Clark University’s Strassler Center Has Institutionalized Antizionism
Clark University’s Strassler Center for Holocaust and Genocide Studies is renowned worldwide for its distinguished doctoral programs and scholarship on mass atrocities. That reputation makes it all the more troubling that since Hamas’s massacre of Israelis on October 7, 2023, the center’s programming and scholarship have consistently advanced an antizionist narrative that treats Jewish sovereignty as criminal. By institutionally endorsing antizionism, the Strassler Center raises serious concerns about academic rigor, ideological activism, and the misuse of scholarship to demonize Israel.
This narrative was visible at a panel titled “Antisemitism in American Law and Life.” During the Q&A, a student asked panelists Marjorie Feld and Jonathan Feingold to define Zionism. Feld replied that she does not consider herself to be a Zionist and repeated the myth that Zionism was solely responsible for the exiling of Palestinians in 1948. The student expressed dissatisfaction with the answer. Feingold emphasized precision in discussing Zionism, yet did not provide a definition himself. When a panel on antisemitism cannot clearly define Zionism, the result is conceptual ambiguity rather than clarity.
Modern political Zionism emerged in late nineteenth-century Europe in response to violent antisemitism and Jewish statelessness. At the First Zionist Congress in 1897, the movement formally defined its goal to establish a legally secured home for the Jewish people in the Land of Israel. While scholars have debated its historical evolution, this foundational definition is enshrined within mainstream discourse. Yet, recent Strassler Center events and scholarship have erroneously framed Zionism as settler-colonialism, apartheid, and genocide—all central pillars of the contemporary antizionist worldview.

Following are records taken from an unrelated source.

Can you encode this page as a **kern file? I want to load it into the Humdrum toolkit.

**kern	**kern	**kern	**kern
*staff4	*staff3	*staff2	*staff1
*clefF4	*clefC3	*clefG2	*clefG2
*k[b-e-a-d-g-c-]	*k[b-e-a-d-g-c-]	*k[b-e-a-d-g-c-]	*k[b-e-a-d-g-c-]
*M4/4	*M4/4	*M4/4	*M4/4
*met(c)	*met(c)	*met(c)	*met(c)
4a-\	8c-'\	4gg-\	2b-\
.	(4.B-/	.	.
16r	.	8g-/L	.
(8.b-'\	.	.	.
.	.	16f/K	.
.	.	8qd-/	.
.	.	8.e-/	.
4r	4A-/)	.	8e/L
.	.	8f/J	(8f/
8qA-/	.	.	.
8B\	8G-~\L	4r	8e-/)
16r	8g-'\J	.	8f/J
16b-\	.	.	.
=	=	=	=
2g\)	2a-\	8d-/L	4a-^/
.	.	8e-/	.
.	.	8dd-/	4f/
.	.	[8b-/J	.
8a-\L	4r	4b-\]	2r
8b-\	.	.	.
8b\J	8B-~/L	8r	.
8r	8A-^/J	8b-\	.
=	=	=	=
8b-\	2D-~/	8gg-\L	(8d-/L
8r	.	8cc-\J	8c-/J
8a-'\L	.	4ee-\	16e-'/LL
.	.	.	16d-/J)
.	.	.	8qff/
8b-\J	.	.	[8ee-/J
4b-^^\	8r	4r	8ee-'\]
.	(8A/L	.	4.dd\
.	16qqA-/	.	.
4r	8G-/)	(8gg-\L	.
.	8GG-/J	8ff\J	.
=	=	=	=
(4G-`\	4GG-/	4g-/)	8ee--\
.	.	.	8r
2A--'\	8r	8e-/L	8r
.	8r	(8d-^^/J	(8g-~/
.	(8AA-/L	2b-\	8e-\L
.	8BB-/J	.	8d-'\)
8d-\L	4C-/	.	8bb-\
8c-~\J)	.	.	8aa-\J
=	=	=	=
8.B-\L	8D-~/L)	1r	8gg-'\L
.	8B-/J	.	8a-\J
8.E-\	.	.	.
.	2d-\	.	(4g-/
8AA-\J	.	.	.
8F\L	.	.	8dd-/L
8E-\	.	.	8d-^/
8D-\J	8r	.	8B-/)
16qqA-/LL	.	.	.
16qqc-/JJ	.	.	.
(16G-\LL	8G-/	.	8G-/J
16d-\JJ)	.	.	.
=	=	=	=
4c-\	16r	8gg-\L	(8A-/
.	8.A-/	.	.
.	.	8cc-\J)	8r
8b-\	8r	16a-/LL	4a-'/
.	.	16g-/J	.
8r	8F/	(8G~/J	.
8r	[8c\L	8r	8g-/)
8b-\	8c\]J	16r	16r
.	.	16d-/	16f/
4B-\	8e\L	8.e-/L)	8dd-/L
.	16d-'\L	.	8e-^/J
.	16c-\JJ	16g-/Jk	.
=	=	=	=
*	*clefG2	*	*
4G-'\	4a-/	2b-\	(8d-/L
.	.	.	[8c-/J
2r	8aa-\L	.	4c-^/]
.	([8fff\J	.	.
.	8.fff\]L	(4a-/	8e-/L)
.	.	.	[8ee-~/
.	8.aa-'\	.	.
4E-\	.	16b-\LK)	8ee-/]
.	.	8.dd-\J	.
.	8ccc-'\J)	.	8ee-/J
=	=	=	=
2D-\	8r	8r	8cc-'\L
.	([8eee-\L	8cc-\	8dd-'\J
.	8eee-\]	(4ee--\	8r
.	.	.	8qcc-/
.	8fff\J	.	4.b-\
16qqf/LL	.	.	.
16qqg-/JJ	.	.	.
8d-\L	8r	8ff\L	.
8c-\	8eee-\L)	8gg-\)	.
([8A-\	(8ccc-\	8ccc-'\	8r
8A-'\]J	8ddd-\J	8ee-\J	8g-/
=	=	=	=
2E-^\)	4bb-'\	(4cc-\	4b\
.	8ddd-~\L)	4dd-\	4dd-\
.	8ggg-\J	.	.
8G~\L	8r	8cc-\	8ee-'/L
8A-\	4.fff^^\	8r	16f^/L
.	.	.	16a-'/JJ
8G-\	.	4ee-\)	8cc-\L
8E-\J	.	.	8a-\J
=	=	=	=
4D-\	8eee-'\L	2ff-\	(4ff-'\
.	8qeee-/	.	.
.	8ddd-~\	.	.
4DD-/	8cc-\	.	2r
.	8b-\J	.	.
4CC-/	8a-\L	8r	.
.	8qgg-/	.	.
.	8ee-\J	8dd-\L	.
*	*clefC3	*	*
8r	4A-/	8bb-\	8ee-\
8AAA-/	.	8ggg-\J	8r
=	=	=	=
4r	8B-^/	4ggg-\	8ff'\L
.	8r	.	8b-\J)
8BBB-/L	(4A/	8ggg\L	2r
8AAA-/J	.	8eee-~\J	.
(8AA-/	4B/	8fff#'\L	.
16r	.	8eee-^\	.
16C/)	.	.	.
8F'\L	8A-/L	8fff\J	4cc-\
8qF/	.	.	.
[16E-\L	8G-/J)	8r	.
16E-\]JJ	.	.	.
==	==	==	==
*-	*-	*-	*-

Late into the Israel-Hamas War, Strassler Center professor Elyse Semerdjian published an article discussing “Gaza’s particular settler colonial configuration,” along with dishonestly presenting Israel’s founding as fundamentally unjust. Semerdjian further delivered an explicitly antizionist convocation speech at her prior institution while serving as the faculty advisor for the brazenly pro-Hamas Students for Justice in Palestine.
Former visiting assistant professor Zoé Samudzi has similarly declared that “Israel is an apartheid state is probably the mildest criticism you can make about it at this point,” promoted the deadly exchange libel, and collaborated with the pro-Iranian regime activist group, CodePink. When these ideological narratives seep into its scholarship, the credibility of the Strassler Center’s faculty erodes significantly.
The center’s sponsored programming further legitimizes antizionism. At a September 2025 event titled “Defining Antisemitism and Protecting Academic Freedom After October 7,” Clark professors Frances Tanzer and Johanna Vollhardt ignorantly alleged that the IHRA definition stifles free speech. This is in spite of the explicit clarification found within the definition that “criticism of Israel similar to that leveled against any other country cannot be regarded as antisemitic.” Rather than presenting the various interpretations and their critiques, this discussion ignored the facts and emphasized a narrative as the truth, lending institutional legitimacy to political positions.
Earlier that year, they sponsored a screening of The Palestine Exception, a film that distorts the history of Zionism and glorifies the 2024 student encampment movement. During the post-screening discussion, a Strassler Center PhD student dismissed a question about Jewish safety, coldly retorting that “it’s not about us right now.” For an institution dedicated to Holocaust studies, this rhetoric is deeply troubling.
This follows the resignation of the center’s executive director, Mary Jane Rein. In her scathing WSJ commentary, Rein described being heckled and threatened by Strassler Center PhD students after organizing an external lecture by an Israeli reservist who was a first responder on October 7. She also recounted being admonished by a senior Clark administrator for using her Strassler Center title in connection with the event, writing, “I can no longer function effectively at an academic institution that thinks shouting down a speaker is tolerable but introducing a speaker whose views people disagree isn’t.”
As antizionism continues to embed itself within the fabric of American universities, institutions that dedicate themselves to the study of the Holocaust must be actively confronting these libels, not proudly enabling them.
At the Strassler Center, this means ending the practice of silencing dissenting voices, emphasizing the pursuit of knowledge over narratives, and enforcing existing anti-harassment policies. In this regard, the administration must properly investigate the well-documented instances of blatant bias, intimidation, and demonization that have been permitted to take place at the Strassler Center.
This is not about restricting academic freedom; it’s about combating ideological indoctrination posing as academic scholarship. If this conduct is not addressed, students will leave not as critical thinkers but as products of a predetermined narrative—and Clark University will have failed in its mission.